With the just-introduced marketing-technology product, images, and videos on social channels become shoppable, increasing visitors' time on site and encouraging them to open up their virtual wallets.

David’s Bridal customers are spending “102 percent more time” on a Showroom-enhanced site than on a typical visit to the retailer’s mobile site, and clicking on 13 times more products than with a typical social-media post, Curalate says.
David’s Bridal customers are spending “102 percent more time” on a Showroom-enhanced site than on a typical visit to the retailer’s mobile site, and clicking on 13 times more products than with a typical social-media post, Curalate says.Read moreCURALATE

Philadelphia-based marketing-technology company Curalate introduced Thursday what it called an "evolutionary" product that expands its mission of making "social (channels) the new storefront."

Long in planning and beta testing, the launch of Curalate Showroom at the GrowCommerce Summit in New York came just two days after Amazon jumped into the social-meets shopping business with Spark, a shoppable feed of stories and photos aimed at its Prime Members.

Luke Butler, Curalate's strategy and operations officer, characterized the Amazon move as "a validation of what we've been working on for the last five years."

With Curalate Showroom, images and videos on social channels become shoppable, increasing visitors' time on the site and encouraging them to open up their virtual wallets. Dressing up a user-tapped image or video with a separate feed of the individual products visible in the picture and available for purchase, plus related goodies, "Curalate Showroom enables brands and retailers to go beyond search, and is the closest you can get to walking the aisles of a retail store online" said Apu Gupta, CEO and cofounder of Curalate.

Nearly 70 brands – including Guess, Forever 21, Lowe's, and Z Gallerie — are going live with Curalate Showroom enhancements this week.

Conshohocken-based David's Bridal, already testing it in beta form on Facebook and now planning to "roll it out across all our marketing channels," has found Curalate Showroom "incredibly easy to use," said Callie Canfield, senior director of global marketing communications. "Because of the relevant product recommendations and engaging content Showroom provides, the consumers who click through to our site are much more engaged, with higher intent to purchase."

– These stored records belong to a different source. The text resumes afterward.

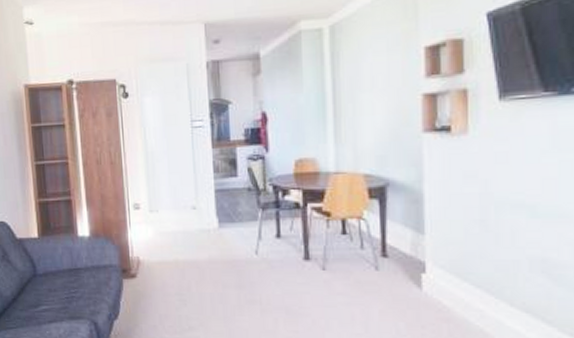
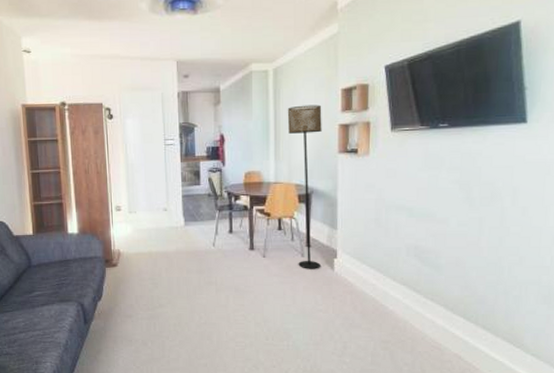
floor lamp: none [349,69,402,287] -> present [287,105,322,269]

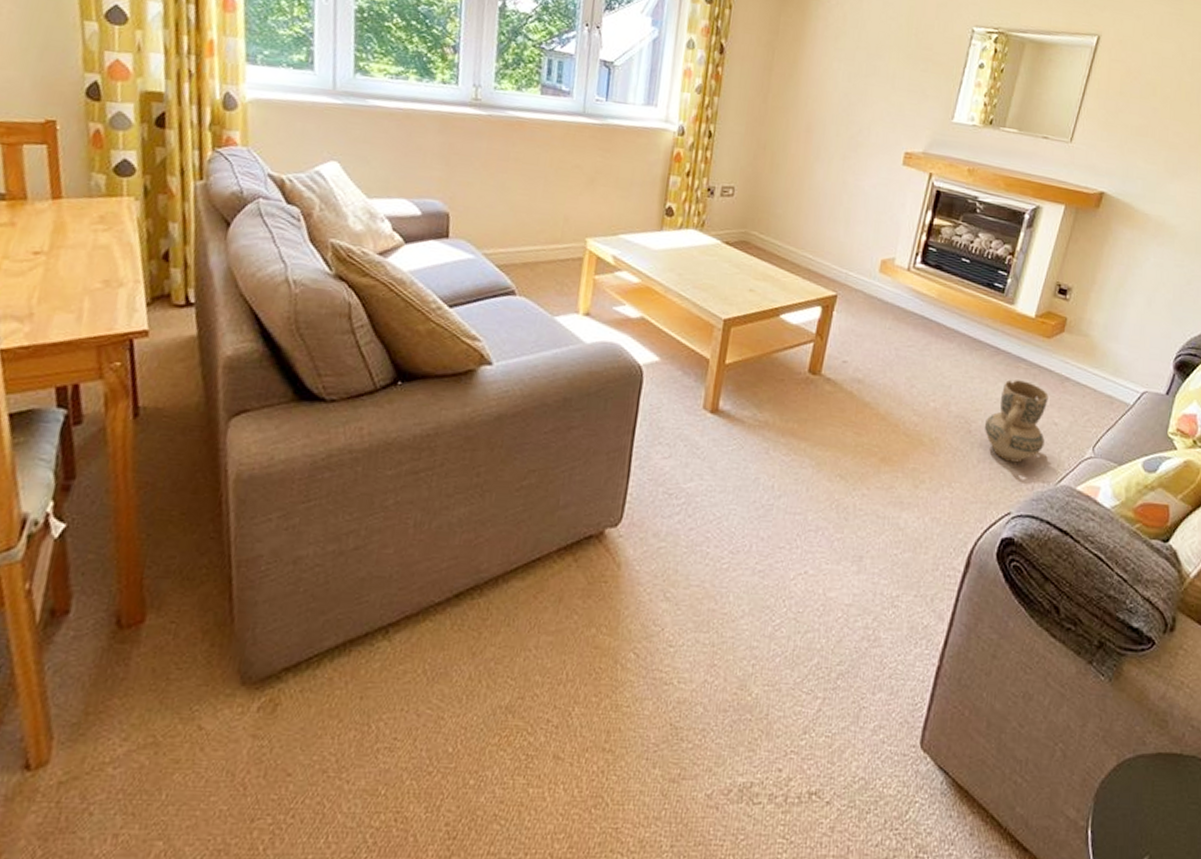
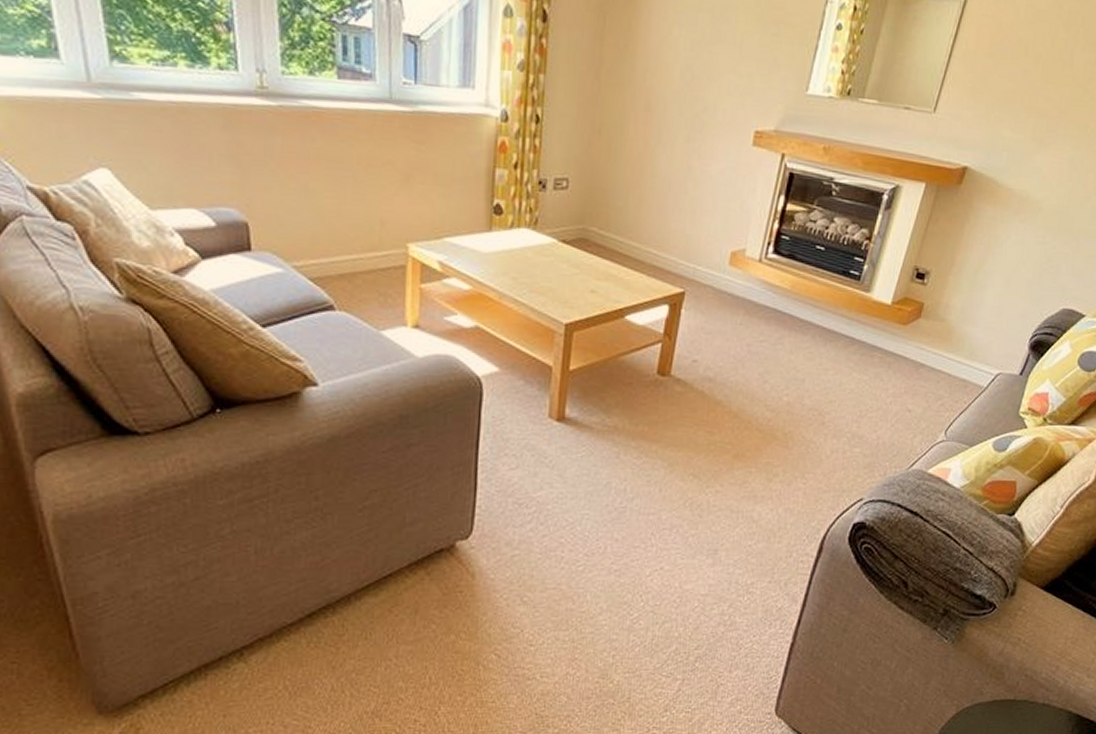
ceramic jug: present [984,379,1049,463] -> none [837,369,903,451]

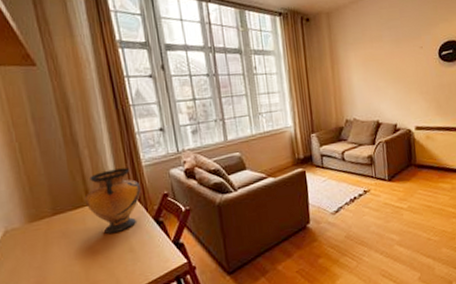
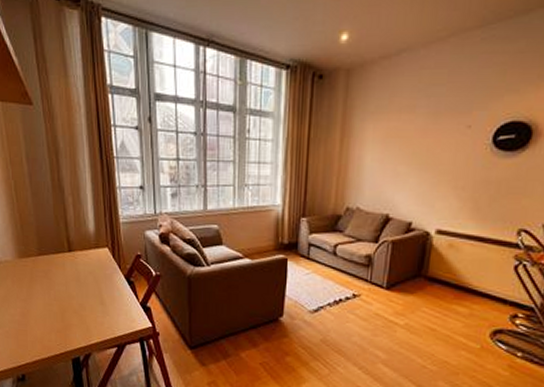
vase: present [84,167,141,235] -> none [66,221,116,284]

Soccer.com is another early adopter, using Showroom to make organic Snapchat posts shoppable "without having to jump through any technical hoops," and it is now planning to add links to Instagram Stories and Facebook posts,  as well, said Colby Walker, senior manager of digital experience. (The likes of Twitter, YouTube, and email are also within the Curalate Showroom's virtual reach.)

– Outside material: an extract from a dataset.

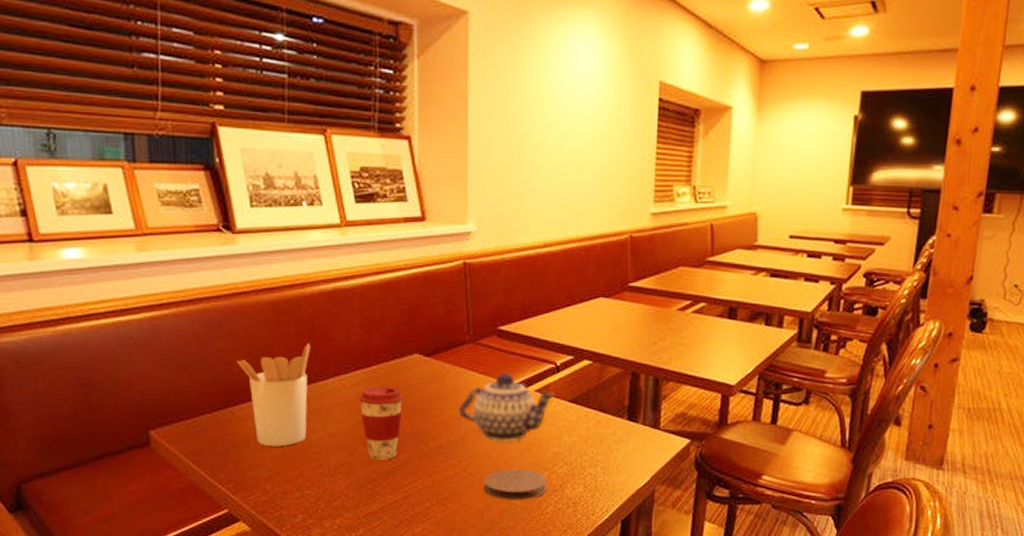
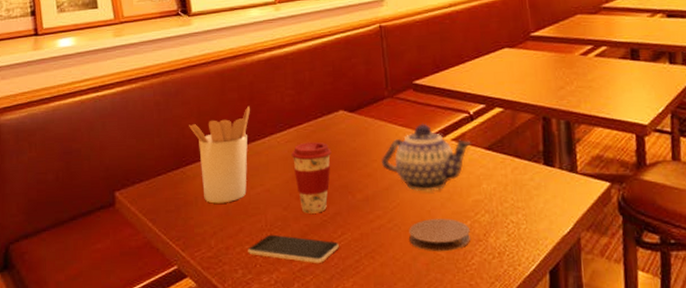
smartphone: none [308,480,409,509] -> present [248,234,339,263]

Likewise beta tested before its public launch on Tuesday, Amazon Spark aims to move some of the 2.5 billion users of social media — and the social activity buzzing around products  — back to Amazon country. Borrowing structural elements of  Instagram and Pinterest, Amazon Prime invites its members to join the new socializing and shopping-obsessed Spark family through "programs and features" in the Amazon app. Then, entering their five favorite lifestyle/merchandise interests fine-tunes the feed of pictures and stories and all-important product reviews to be fed from fellow Spark "enthusiasts."

Non-Prime members can browse Spark — and connected product sales pages —  but can't post or react with comments and "smiles."

Will Amazon's entry spark even more product makers and retailers to see the wisdom in Curalate, which already is working with 800-plus brands through its Curalate Discovery-Driven Commerce Platform?

"Having a commerce giant getting involved in social demonstrates the value in connecting social channels on which people increasingly discover products to commerce," Butler said. "That's essentially what Curalate is all about."